白く染まった雷光が、地下空間の酸素を焼き尽くしていく。
「ふざけやがって!」
ガルグが吠えた。先ほどまでの余裕が完全に消えている。目の前で膨れ上がる魔力の密度。あれを撃たれれば、自分の振動の層ごと消し飛ばされる。直感がそう告げていた。
ガルグが地を蹴る。防御を捨て、殺意だけを込めた連撃。振動を纏った拳、手刀、蹴りが嵐のようにアルトへ襲い掛かる。

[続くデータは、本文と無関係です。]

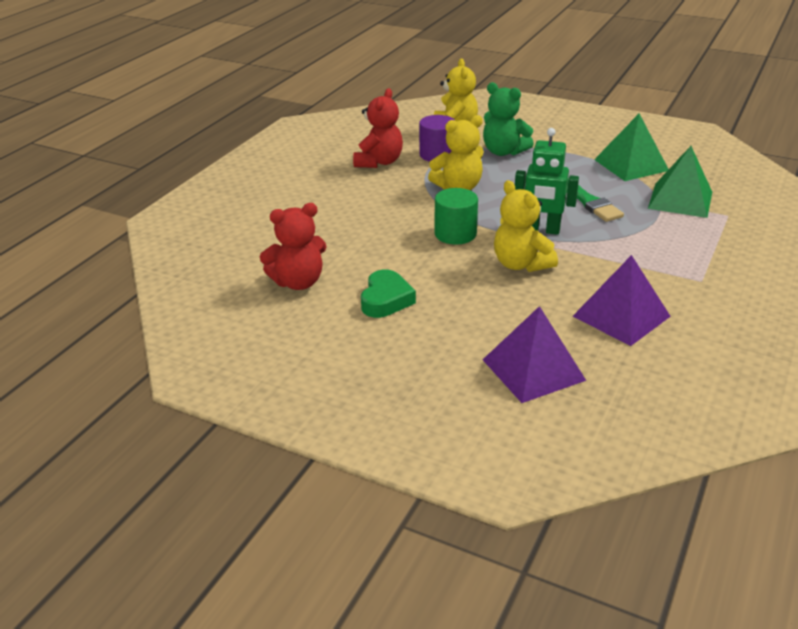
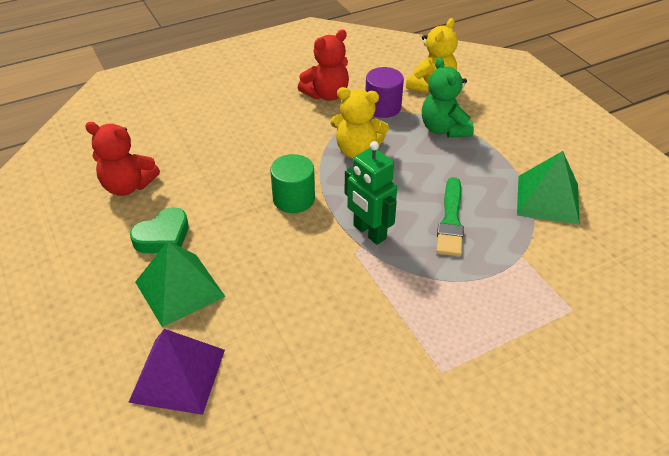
camera: 35 degrees right, 10 degrees up
(521, 264) = (305, 260): yellow teddy bear -> none
(621, 316) = (317, 366): purple pyramid -> none
(680, 200) = (545, 265): green pyramid -> green pyramid (179, 289)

アルトは痛む右腕を庇いながら、紙一重で躱していく。避けきれない一撃は左腕で軌道を逸らし、空振りの反撃を繰り出し続けた。
外す。避ける。また外す。
打撃が空を切るたびに、魔法の出力が跳ね上がっていく。
「ちょこまかと……! 俺の防御は絶対に抜けない!」
焦燥に駆られたガルグが、腰の魔器へ限界以上の魔力を流し込んだ。
魔器の核が赤黒く明滅する。ガルグの腕に異変が走る。皮膚が硬質な変色を起こし、半透明の結晶が肉を突き破って這い出した。
その痛みに顔を歪めながらも、ガルグは笑う。男の周囲の空間が、目視できるほどに歪む。触れれば岩すら砕け散る、最大出力の絶対防御。
(抜けるさ。お前が回避を放棄してくれたのなら)
アルトの瞳が、鋭く細められた。
蓄積は臨界点に達している。これ以上の保持は、アルト自身の肉体が耐えられない。
ガルグの放った大ぶりの右フック。
アルトはそれを躱さない。前へ鋭く踏み込み、左拳を深く腰の横へ引いた。
「積み重ねたものは、裏切らない」
静かな、だが確かな確信を込めた言葉。
『スパークコンプレッション』
放たれた左の拳。ただの打撃ではない。極限まで圧縮された雷そのものだった。
拳がガルグの振動の層に激突する。一瞬の拮抗。直後、強固な層がガラスのように砕け散る感触がアルトの拳に伝わった。
白い雷光がガルグの巨体を完全に飲み込む。
視界が白一色に染まった。
関所の地下を揺るがす熱量と閃光が、全てを掻き消していった。